Karl Marx, 1875 (photograph by John Mayall, Wikimedia Commons)Stedman Jones also sees this later period as one of the most fertile and self-aware in Marx’s life, one that produced alternative formulations of political change that were not incorporated into the version of Marx we receive due to the posthumous editing of his work by Engels. In his third, unpublished volume of Das Kapital, Marx wrote about his vision of post-capitalist society, outlining a transition from bourgeois property to associated producers such as cooperative factories. During this period, and especially in his engagement with the insurrectionary 1871 Paris Commune which governed the city for ten weeks, Marx began to embrace the trade union movement as a means for class consolidation, and he rejected the political party as a vehicle for revolution.
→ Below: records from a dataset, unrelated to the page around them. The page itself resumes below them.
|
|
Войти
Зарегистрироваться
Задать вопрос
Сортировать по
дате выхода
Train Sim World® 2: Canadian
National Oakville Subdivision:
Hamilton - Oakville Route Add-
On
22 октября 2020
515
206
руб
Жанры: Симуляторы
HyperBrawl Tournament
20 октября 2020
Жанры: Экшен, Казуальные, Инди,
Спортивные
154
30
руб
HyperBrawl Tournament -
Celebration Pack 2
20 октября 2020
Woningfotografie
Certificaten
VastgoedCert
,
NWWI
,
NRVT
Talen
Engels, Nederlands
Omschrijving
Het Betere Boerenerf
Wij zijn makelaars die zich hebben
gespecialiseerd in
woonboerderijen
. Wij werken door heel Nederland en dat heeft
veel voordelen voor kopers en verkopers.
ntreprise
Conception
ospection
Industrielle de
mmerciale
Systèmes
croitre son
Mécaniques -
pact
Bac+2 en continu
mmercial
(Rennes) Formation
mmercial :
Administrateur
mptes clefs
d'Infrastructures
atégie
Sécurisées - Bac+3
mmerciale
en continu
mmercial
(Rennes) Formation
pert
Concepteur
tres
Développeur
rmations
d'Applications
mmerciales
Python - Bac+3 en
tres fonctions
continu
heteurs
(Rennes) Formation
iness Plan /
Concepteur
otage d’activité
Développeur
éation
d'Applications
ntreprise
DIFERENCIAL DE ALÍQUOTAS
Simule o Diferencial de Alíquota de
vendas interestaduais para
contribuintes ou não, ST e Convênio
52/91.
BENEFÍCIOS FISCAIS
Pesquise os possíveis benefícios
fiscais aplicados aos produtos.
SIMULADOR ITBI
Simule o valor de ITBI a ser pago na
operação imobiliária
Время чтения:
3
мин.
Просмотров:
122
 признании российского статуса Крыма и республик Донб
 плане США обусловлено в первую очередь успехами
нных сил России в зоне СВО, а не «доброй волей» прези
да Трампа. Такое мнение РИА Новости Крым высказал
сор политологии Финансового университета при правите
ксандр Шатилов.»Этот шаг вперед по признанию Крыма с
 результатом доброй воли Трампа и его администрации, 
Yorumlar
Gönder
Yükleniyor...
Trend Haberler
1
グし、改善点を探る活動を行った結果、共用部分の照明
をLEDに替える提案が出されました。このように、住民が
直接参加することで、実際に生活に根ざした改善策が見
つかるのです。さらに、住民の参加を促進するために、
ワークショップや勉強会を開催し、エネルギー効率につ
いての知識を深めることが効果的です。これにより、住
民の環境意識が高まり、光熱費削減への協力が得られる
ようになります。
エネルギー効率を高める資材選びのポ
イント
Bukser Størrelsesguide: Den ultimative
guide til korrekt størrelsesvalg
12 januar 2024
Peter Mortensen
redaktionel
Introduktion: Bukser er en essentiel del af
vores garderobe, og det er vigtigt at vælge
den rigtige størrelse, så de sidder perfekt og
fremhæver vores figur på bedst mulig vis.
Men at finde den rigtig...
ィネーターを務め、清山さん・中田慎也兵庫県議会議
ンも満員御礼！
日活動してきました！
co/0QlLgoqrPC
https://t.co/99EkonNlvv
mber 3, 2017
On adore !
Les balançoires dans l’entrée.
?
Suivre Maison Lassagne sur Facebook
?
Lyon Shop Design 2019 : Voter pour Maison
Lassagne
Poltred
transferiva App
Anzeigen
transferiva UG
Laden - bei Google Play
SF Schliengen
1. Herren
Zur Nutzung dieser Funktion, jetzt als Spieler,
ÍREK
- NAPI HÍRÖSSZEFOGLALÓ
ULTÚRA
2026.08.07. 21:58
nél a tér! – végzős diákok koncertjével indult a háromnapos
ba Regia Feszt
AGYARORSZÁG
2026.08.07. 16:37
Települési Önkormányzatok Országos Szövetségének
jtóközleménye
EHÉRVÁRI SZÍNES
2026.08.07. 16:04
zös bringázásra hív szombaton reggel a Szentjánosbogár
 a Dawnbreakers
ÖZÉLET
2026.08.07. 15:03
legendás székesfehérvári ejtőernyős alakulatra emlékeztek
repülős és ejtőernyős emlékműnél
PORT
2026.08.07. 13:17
This period also saw Marx shift from his earlier support for British colonial occupation of India and other parts of Asia as a progressive force helping to bring about the transition to modernity, towards a view of the pre-capitalist village community and peasant communal ownership as resilient structures that could provide an alternative to capitalism. Stedman Jones argues that Engels did not look favourably on these views and concluded that it was a historical impossibility for a ‘lower’ stage of economic development to solve the conflicts that could not arise until a later stage of development. Following Marx’s death in 1883, Engels edited Volumes II and III of Das Kapital, which were published in 1885 and 1894 respectively. Engels did not integrate these ideas, effectively erasing them from Marx’s thought.
On the whole, Greatness and Illusion gives too much agency to Engels in shaping Marx’s thought and promoting Marxism as a modernising theory, without considering the purposes for which Marx wrote different texts. Nevertheless, Stedman Jones’s revelations in this latter part of the book provide fruitful material for how we analyse Marxism and consider its ongoing contemporary relevance, particularly given the decline of the industrial working classes and the critiques of bureaucratic communism.